Use a database. That problem seems large enough that language choice (Python, Perl, Java, etc) won't make a difference. If each dimension of the vector is a column in the table, adding some indexes is probably a good idea. In any case this is a lot of data and won't process terribly quickly.
I'd suggest to do it this way:
1) Construct the easy pipeline you mentioned
2) Construct your vectors in memory and "flush" them into a DB. ( Redis and MongoDB are good candidates)
3) Determine how much memory this procedure consumes and parallelize accordingly ( or even better use a map/reduce approach, or a distributed task queue like celery)
Plus all the tips mentioned before (numPy etc..)
Hard to say exactly because there are a few details missing, eg. is this a dedicated box? Does the process run on several machines? Does the avail memory change?
In general I recommend not reimplementing the job of the operating system.
Note this next paragraph doesn't seem to apply since the whole file is read each time:
I'd test implementation three, giving it a healthy disk cache and see what happens. With plenty of cache performance might not be as bad as you'd expect.
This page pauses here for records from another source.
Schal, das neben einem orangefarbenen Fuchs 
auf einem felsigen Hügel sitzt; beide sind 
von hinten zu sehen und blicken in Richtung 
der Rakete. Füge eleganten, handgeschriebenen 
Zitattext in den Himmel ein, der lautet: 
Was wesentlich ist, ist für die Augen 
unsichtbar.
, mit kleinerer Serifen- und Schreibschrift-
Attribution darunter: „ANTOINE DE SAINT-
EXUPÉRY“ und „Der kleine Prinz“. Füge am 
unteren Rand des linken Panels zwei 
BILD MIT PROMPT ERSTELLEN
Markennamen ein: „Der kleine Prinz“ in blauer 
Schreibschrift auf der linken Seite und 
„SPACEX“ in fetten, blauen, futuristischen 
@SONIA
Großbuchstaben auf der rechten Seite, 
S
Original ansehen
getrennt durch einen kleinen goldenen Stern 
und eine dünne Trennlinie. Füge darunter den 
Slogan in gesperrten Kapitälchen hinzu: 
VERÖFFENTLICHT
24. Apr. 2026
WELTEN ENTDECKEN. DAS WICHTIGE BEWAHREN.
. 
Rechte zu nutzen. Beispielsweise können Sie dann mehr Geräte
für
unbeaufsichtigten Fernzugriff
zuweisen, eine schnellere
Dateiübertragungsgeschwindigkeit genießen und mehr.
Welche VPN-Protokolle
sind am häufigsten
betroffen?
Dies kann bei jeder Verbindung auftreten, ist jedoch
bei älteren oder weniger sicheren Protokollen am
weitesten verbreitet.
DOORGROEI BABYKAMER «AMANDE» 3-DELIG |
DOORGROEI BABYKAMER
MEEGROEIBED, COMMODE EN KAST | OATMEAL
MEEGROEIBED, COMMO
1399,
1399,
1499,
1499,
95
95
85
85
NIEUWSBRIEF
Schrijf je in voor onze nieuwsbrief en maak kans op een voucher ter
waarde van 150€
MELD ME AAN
You'll also want to cache expensive calculations that will be needed soon. In short, when an expensive operation is calculated that can be used again, you store it in a dictionary (or perhaps disk, memcached, etc), and then look there first before calculating again. The Django docs have a good introduction.
From another comment I infer that your corpus fits into the memory, and you have some cores to throw at the problem, so I would try this:
Find a method to have your corpus in memory. This might be a sort of ram disk with file system, or a database. No idea, which one is best for you.
Have a smallish shell script monitor ram usage, and spawn every second another process of the following, as long as there is x memory left (or, if you want to make things a bit more complex, y I/O bandwith to disk):
iterate through the corpus and build and write some vectors
in the end you can collect and combine all vectors, if needed (this would be the reduce part)
Split the corpus evenly in size between parallel jobs (one per core) - process in parallel, ignoring any incomplete line (or if you cannot tell if it is incomplete, ignore the first and last line of that each job processes).
That's the map part.
Use one job to merge the 20+ sets of vectors from each of the earlier jobs - That's the reduce step.
You stand to loose information from 2*N lines where N is the number of parallel processes, but you gain by not adding complicated logic to try and capture these lines for processing.
Many of the methods discussed by others on this page are very helpful, and I recommend that anyone else needing to solve this sort of problem look at them.
One of the crucial aspects of this problem is deciding when to stop building vectors (or whatever you're building) in memory and dump stuff to disk. This requires a (pythonesque) way of determining how much memory one has left.
It turns out that the psutil python module does just the trick.
For example say I want to have a while-loop that adds stuff to a Queue for other processes to deal with until my RAM is 80% full. The follow pseudocode will do the trick:
while (someCondition):
if psutil.phymem_usage().percent > 80.0:
dumpQueue(myQueue,somefile)
else:
addSomeStufftoQueue(myQueue,stuff)
This way you can have one process tracking memory usage and deciding that it's time to write to disk and free up some system memory (deciding which vectors to cache is a separate problem).
PS. Props to to Sean for suggesting this module.